Democrats believe there may be a significant number of GOP voters, including some who voted for former South Carolina Gov. Nikki Haley in the Republican primary, who could be persuaded to vote for Harris next month. If just a few thousand Fox viewers or traditional conservatives switched sides, it could push some swing states in the vice president’s direction. Still, the risk for Harris is that her exposure in her first formal interview on Fox News could alienate some of those voters. And the hundred Republicans who appeared with her this Wednesday in Bucks County, a critical suburb of Philadelphia, in many cases represented the past of the Republican Party, left behind in the populist transformation designed by Trump.
At that Pennsylvania rally, Harris reinforced her new tough tone against Trump, calling him “increasingly unstable and unhinged.” He also raised questions about his age and abilities, turning the tables on the 78-year-old former president, who often used the same strategy against Biden when he was in the race.
In many of his recent appearances, Trump seemed to play along with Harris’ claims. This Wednesday, for example, he reaffirmed his false claims that Haitian immigrants were eating dogs and cats in Ohio. He told a Univision community forum with undecided Latino voters that the refugees, who are in the country legally, were “also eating other things that they’re not supposed to.”
The Republican candidate also proclaimed himself “the father of in vitro fertilization” in his latest attempt to distance himself from the chaos in women’s reproductive health after the conservative majority of the Supreme Court, which he built, struck down the right. constitutional to abort throughout the country.

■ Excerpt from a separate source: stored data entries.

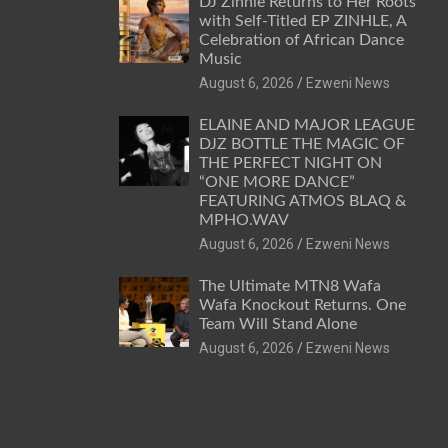
DJ Zinhle Returns to Her Roots
with Self-Titled EP ZINHLE, A
Celebration of African Dance
Music
August 6, 2026
Ezweni News
ELAINE AND MAJOR LEAGUE
DJZ BOTTLE THE MAGIC OF
THE PERFECT NIGHT ON
“ONE MORE DANCE”
FEATURING ATMOS BLAQ &
MPHO.WAV
August 6, 2026
Ezweni News
The Ultimate MTN8 Wafa
Wafa Knockout Returns. One
Team Will Stand Alone
August 6, 2026
Ezweni News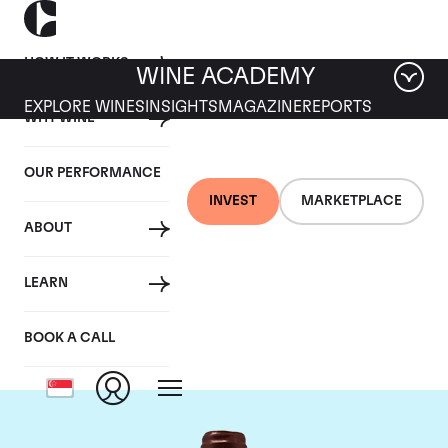
HOW IT WORKS
WINE ACADEMY
EXPLORE WINES
INSIGHTS
MAGAZINE
REPORTS
WHY WINE
OUR PERFORMANCE
INVEST
MARKETPLACE
ABOUT
Domaine Emmanuel
LEARN
Rouget
BOOK A CALL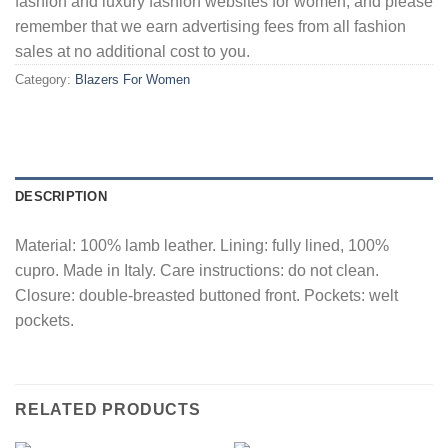
fashion and luxury fashion websites for women, and please
remember that we earn advertising fees from all fashion
sales at no additional cost to you.
Category:
Blazers For Women
DESCRIPTION
Material: 100% lamb leather. Lining: fully lined, 100%
cupro. Made in Italy. Care instructions: do not clean.
Closure: double-breasted buttoned front. Pockets: welt
pockets.
RELATED PRODUCTS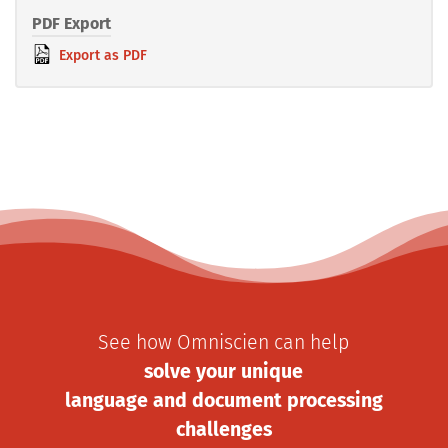
PDF Export
Export as PDF
See how Omniscien can help
solve your unique
language and document processing
challenges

Harris later told reporters the comment was “bizarre” as she seeks to use subsequent state-level abortion restrictions to widen the gender gap that could help her defeat Trump.
And as Democrats increasingly highlight Trump’s perceived threat to American democracy, Republican vice presidential candidate Sen. JD Vance insisted that the former president did not lose the last elections. “I have answered this question directly a million times: No. I think there were serious problems in 2020,” the Ohio Republican said. “So, did Donald Trump lose the election? Not with the words I would use, okay?”

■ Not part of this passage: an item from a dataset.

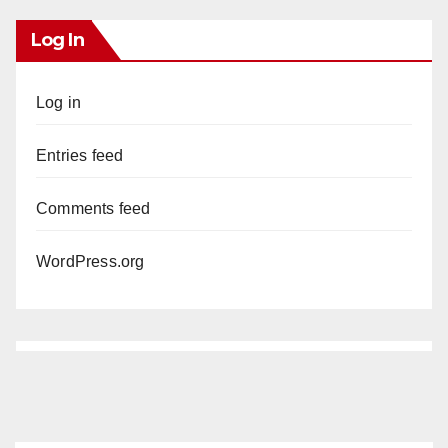
Log In
Log in
Entries feed
Comments feed
WordPress.org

Trump, meanwhile, insisted in a Univision community forum that January 6, 2021 – one of the most notorious days in US history – was a “day of love” and that there was “nothing wrong done in absolute”.
Any of Trump’s recent comments would have disqualified a conventional candidate. But it is a mark of how he has transformed American politics that his base of support is impervious to outrageous or outlandish behavior.

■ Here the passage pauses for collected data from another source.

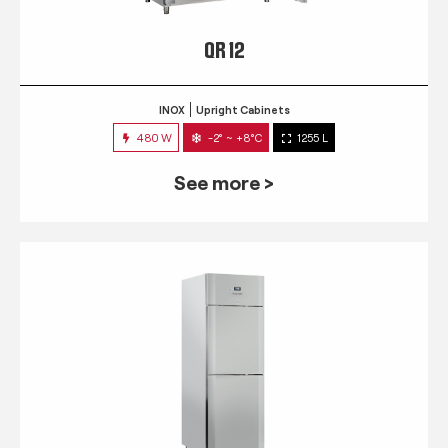
QR 12
INOX
Upright Cabinets
480 W
-2° ~ +8°C
1255 L
See more >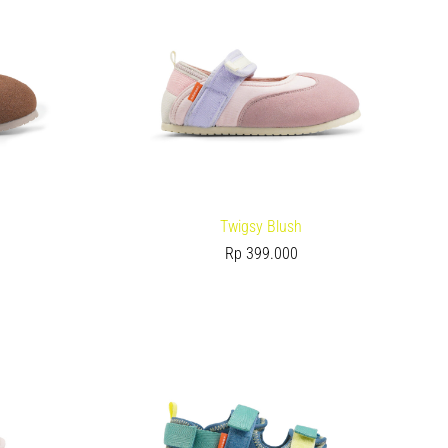
Twigsy Blush
Rp
399.000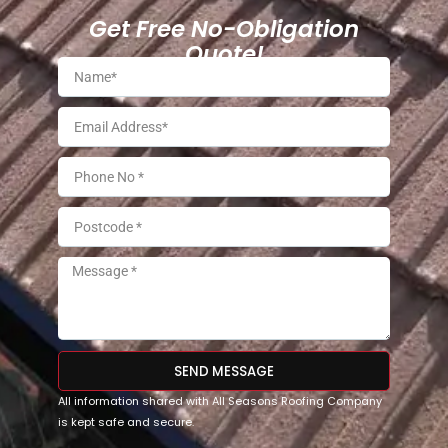
Get Free No-Obligation
Quote!
SEND MESSAGE
All information shared with All Seasons Roofing Company
is kept safe and secure.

And there is no doubt that Trump, despite his crudeness and breaking restrictions meant to rein in demagogue leaders, is the authentic voice of tens of millions of Americans.
Harris is also hampered by a discouraging political environment. He is a member of an unpopular administration at a time when many Americans continue to feel the effects of high inflation that the White House often downplays and are frustrated by the still high prices of rent, vehicles and groceries.
It has taken him several months to reach the certainty that it would mark a strong contrast with the Biden Government, which he revealed in the interview with Fox News. In itself, that is a reflection of her difficulties as a presidential candidate. And his difficulty early in the Fox interview in effectively answering some of Baier’s questions about immigration showed that the issue remains a weakness and could be a significant impediment to his efforts to appeal to GOP defectors.
Still, the fact that she dared to do the interview could help her with undecided voters. And, if nothing else, his appearance served to highlight how the conservative and Trump media machines are virtually indistinguishable from each other.